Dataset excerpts

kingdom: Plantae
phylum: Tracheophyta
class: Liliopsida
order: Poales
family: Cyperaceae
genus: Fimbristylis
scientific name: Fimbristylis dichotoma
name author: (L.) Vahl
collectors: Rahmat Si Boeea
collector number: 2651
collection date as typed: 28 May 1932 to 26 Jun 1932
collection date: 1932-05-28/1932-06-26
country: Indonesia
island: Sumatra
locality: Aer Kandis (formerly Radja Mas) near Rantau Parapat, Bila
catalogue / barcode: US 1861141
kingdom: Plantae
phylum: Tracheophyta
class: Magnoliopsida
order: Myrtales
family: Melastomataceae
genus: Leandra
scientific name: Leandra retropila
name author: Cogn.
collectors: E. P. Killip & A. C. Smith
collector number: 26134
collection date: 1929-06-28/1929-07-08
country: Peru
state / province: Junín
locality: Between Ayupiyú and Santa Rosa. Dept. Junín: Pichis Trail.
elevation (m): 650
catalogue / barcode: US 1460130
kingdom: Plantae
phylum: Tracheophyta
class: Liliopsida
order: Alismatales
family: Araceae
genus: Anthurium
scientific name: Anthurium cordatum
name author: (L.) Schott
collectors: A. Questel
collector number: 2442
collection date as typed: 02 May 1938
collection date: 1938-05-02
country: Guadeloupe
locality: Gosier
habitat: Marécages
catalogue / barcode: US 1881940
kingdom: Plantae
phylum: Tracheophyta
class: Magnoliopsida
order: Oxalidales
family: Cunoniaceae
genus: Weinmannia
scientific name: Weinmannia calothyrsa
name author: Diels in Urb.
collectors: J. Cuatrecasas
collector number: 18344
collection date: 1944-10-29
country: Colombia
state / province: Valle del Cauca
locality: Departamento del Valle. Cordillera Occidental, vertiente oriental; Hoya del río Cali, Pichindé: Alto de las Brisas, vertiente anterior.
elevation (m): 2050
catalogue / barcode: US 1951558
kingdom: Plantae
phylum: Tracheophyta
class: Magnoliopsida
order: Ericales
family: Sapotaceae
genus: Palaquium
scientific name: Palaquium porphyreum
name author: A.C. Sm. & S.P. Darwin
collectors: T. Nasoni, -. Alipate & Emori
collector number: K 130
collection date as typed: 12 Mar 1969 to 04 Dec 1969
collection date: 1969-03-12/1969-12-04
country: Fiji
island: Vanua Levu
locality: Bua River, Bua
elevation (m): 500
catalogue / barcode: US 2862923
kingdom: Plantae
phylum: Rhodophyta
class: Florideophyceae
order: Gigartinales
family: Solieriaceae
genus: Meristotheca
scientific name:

__Objective__.
Change every "catalogue / barcode" in the items above to "catalog number" and give the lines again with nothing else altered.

__In response__.
kingdom: Plantae
phylum: Tracheophyta
class: Liliopsida
order: Poales
family: Cyperaceae
genus: Fimbristylis
scientific name: Fimbristylis dichotoma
name author: (L.) Vahl
collectors: Rahmat Si Boeea
collector number: 2651
collection date as typed: 28 May 1932 to 26 Jun 1932
collection date: 1932-05-28/1932-06-26
country: Indonesia
island: Sumatra
locality: Aer Kandis (formerly Radja Mas) near Rantau Parapat, Bila
catalog number: US 1861141
kingdom: Plantae
phylum: Tracheophyta
class: Magnoliopsida
order: Myrtales
family: Melastomataceae
genus: Leandra
scientific name: Leandra retropila
name author: Cogn.
collectors: E. P. Killip & A. C. Smith
collector number: 26134
collection date: 1929-06-28/1929-07-08
country: Peru
state / province: Junín
locality: Between Ayupiyú and Santa Rosa. Dept. Junín: Pichis Trail.
elevation (m): 650
catalog number: US 1460130
kingdom: Plantae
phylum: Tracheophyta
class: Liliopsida
order: Alismatales
family: Araceae
genus: Anthurium
scientific name: Anthurium cordatum
name author: (L.) Schott
collectors: A. Questel
collector number: 2442
collection date as typed: 02 May 1938
collection date: 1938-05-02
country: Guadeloupe
locality: Gosier
habitat: Marécages
catalog number: US 1881940
kingdom: Plantae
phylum: Tracheophyta
class: Magnoliopsida
order: Oxalidales
family: Cunoniaceae
genus: Weinmannia
scientific name: Weinmannia calothyrsa
name author: Diels in Urb.
collectors: J. Cuatrecasas
collector number: 18344
collection date: 1944-10-29
country: Colombia
state / province: Valle del Cauca
locality: Departamento del Valle. Cordillera Occidental, vertiente oriental; Hoya del río Cali, Pichindé: Alto de las Brisas, vertiente anterior.
elevation (m): 2050
catalog number: US 1951558
kingdom: Plantae
phylum: Tracheophyta
class: Magnoliopsida
order: Ericales
family: Sapotaceae
genus: Palaquium
scientific name: Palaquium porphyreum
name author: A.C. Sm. & S.P. Darwin
collectors: T. Nasoni, -. Alipate & Emori
collector number: K 130
collection date as typed: 12 Mar 1969 to 04 Dec 1969
collection date: 1969-03-12/1969-12-04
country: Fiji
island: Vanua Levu
locality: Bua River, Bua
elevation (m): 500
catalog number: US 2862923
kingdom: Plantae
phylum: Rhodophyta
class: Florideophyceae
order: Gigartinales
family: Solieriaceae
genus: Meristotheca
scientific name:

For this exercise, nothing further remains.